Suriyeli göçmenlerin Türkiye'deki yaşam standartları tartışıldı
Ülkelerindeki iç savaş nedeniyle ülkelerini terk ederek Türkiye’ye gelen Suriyelilerin bölgeye yansımaları düzenlenen panelde tartışmaya açıldı.
Ülkelerindeki iç savaş nedeniyle ülkelerini terk ederek
Türkiye’ye gelen Suriyelilerin bölgeye yansımaları düzenlenen
panelde tartışmaya açıldı.
Konrad Adenauer Vakfı’nın Hatay Gazeteciler Cemiyeti’nin ev
sahipliğinde gerçekleştirdiği organizasyon ile Suriye'de yaşanan iç
savaşın etkilediği bölge halkının yaşadığı travmalar ve yansımaları
masaya yatırıldı.
Konrad Adenauer Stiftung Türkiye Temsilcisi Colin Dürkop, Suriye'de
rejime karşı başlatılan ayaklanma ile ülkenin sancılı bir sürece
girdiğini söyledi. Bu süreçten en fazla sivil halkın zarar
gördüğünün altını çizen Dürkop, çatışmalarda zarar gören
Suriyelilere kapılarını açan Türklerin ekmeğini ve suyunu
paylaştığını söyledi.Ayaklanma ile başlayan sürecin iç savaşa
dönüşmesi ile birlikte Türkiye'ye gelen Suriyeli sayısının gün
geçtikçe arttığına da işaret eden Dürkop sürecin zorlukları da
beraberinde getirdiğini belirtti.
Hatay Gazeteciler Cemiyeti Başkanı Ahmet Yetişen ise Suriyelilerin
Hatay nüfusunun yüzde 20'sini kapsadığını hatırlattı.

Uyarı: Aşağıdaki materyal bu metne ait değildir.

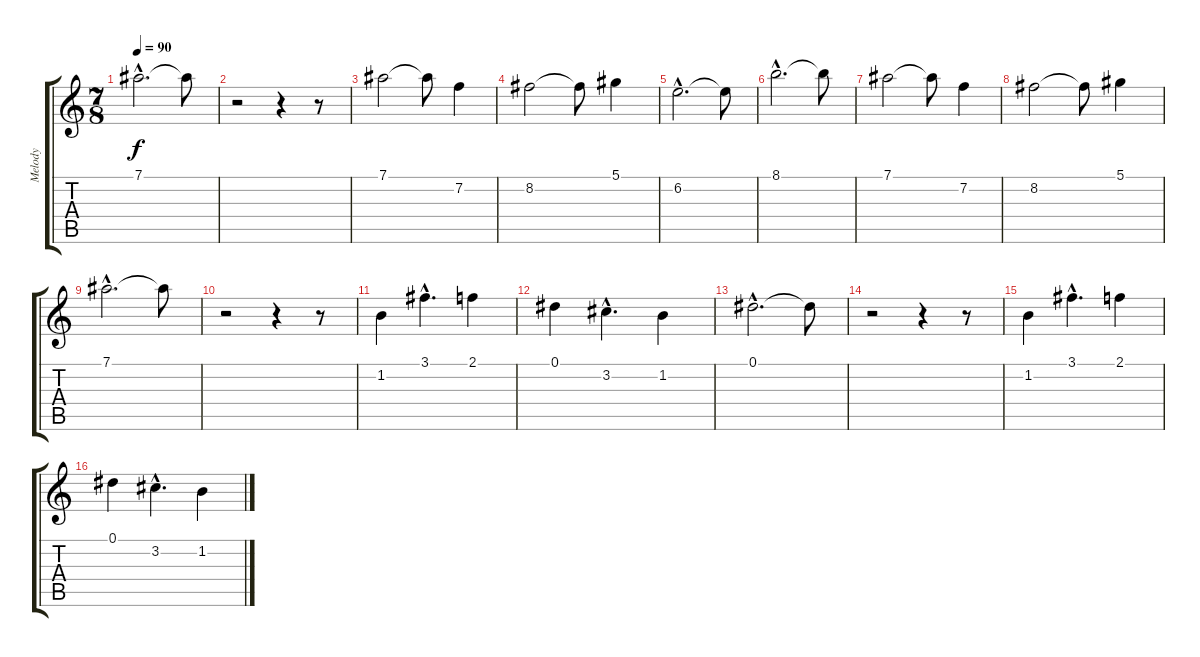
\track ("Melody" "Melody") {instrument flute}
\staff {score tabs}
\tuning (Eb5 Bb4 Gb4 Db4 Ab3 Eb3) {hide}
\ts (7 8)
\tempo 90
\clef g2
\ks c
7.1{hac}.2{d dy f} 7.1{t}.8 |
r.2 r.4 r.8 |
7.1.2 7.1{t}.8 7.2.4 |
8.2.2 8.2{t}.8 5.1.4 |
6.2{hac}.2{d} 6.2{t}.8 |
8.1{hac}.2{d} 8.1{t}.8 |
7.1.2 7.1{t}.8 7.2.4 |
8.2.2 8.2{t}.8 5.1.4 |
7.1{hac}.2{d} 7.1{t}.8 |
r.2 r.4 r.8 |
1.2.4 3.1{hac}.4{d} 2.1.4 |
0.1.4 3.2{hac}.4{d} 1.2.4 |
0.1{hac}.2{d} 0.1{t}.8 |
r.2 r.4 r.8 |
1.2.4 3.1{hac}.4{d} 2.1.4 |
0.1.4 3.2{hac}.4{d} 1.2.4
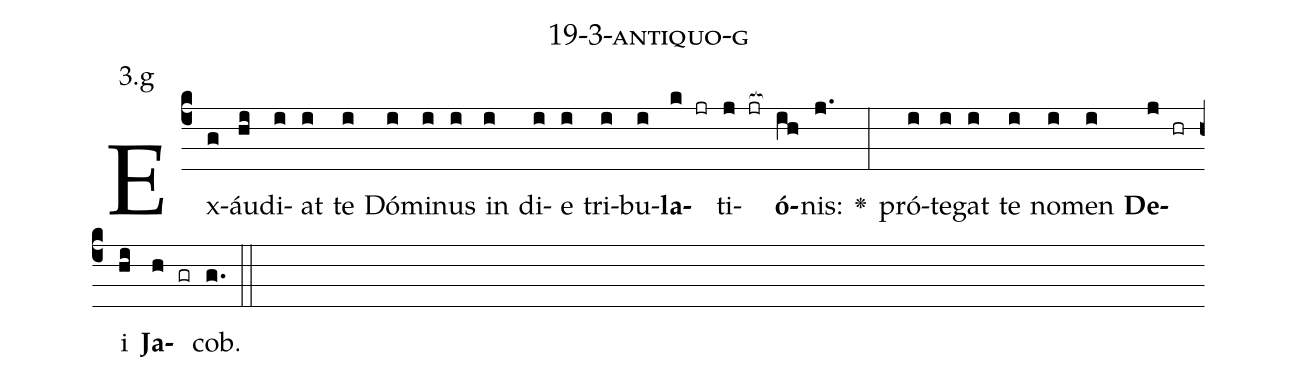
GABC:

name: 19-3-antiquo-g;
annotation: 3.g;
%%
(c4)Ex(g)áu(hi)di(i)at(i) te(i) Dó(i)mi(i)nus(i) in(i) di(i)e(i) tri(i)bu(i)<b>la</b>(k jr)ti(j jr[ocb:1{])<b>ó</b>(ih[ocb:0}])nis:(j.) <v>\greheightstar</v>(:) pró(i)te(i)gat(i) te(i) no(i)men(i) <b>De</b>(j hr)i(hi) <b>Ja</b>(h gr)cob.(g.) (::)


%E(i) u(i) o(j) u(hi) a(h) e.(g.) (::)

Bölgelerindeki iç savaş nedeniyle ellerinde ne varsa ülkelerinde
bırakıp gelen bu insanların aç kalmamak için ‘ucuz işçilik’ adı
altında çalışmaya başladığına işaret eden Yetişen "Suriyeliler aç
kalmamak için sosyal güvencesi olmayan işlerde daha az ücretle
çalışıyor. Buda Hataylı gençlerin işsiz kalmasına neden oluyor."
dedi.
"Türkiye Suriye politikası ve göçmenler" başlığı adı bir konuşma
yapan Doç. Dr. Murat Erdoğan ise özellikle devletin Suriyelilere
yardım noktasındaki karmaşanın önüne geçmesi gerektiğini
söyledi.Ülkelerindeki savaştan kaçarak Türkiye genelindeki çeşitli
çadır ve konteyner kentlere yerleşen Suriyelilerin yaşadıkları
illerdeki çalışma hayatlarına değinen Erdoğan, "Konu insani bir
sorun. Kurumsal bir karmaşa var. Yerel halk hastanelerden çok
şikayetçi. Suriyelilerin hastaneye gitme oranı yüzde üç. Kayıtsız
bir sürü insan var. Eğitimde çok ciddi sorunları var. Altyapısı
yok. Bu çocuklar okullarını bıraktılar geldiler. Türkiye’nin bu tip
göçler konusunda bir yürüyüş belirlemesi gerekiyor. Ucuz iş gücü.
Çatışmalara gidebilir. Bu insanların yarısı bu ülkede kalacak. Bu
noktada STK'lara büyük görevler düşüyor. Ama çalışmalar yetersiz.
STK'ların bu işin içindeki etkinliğini arttırmak gerekir. Köylerde
yardım dağıtıyorlar. Başkalarına yapılan yardımlar bizim
vatandaşımızın da dikkatini çekiyor ve 'bize niye yardım edilmiyor'
diyorlar. Devlet bu politikalara dikkat etmeli. Kendi vatandaşı
dururken başkasına yardım etmek göze batıyor." diye konuştu.
Konuşmaların ardından İltica ve Göç Araştırmaları Merkezi Başkan
Yardımcısı Metin Çorabatır, "Suriyeli Göçmenlerin Dünü, Bugünü ve
Yarını" konulu söyleşini gerçekleştirdi.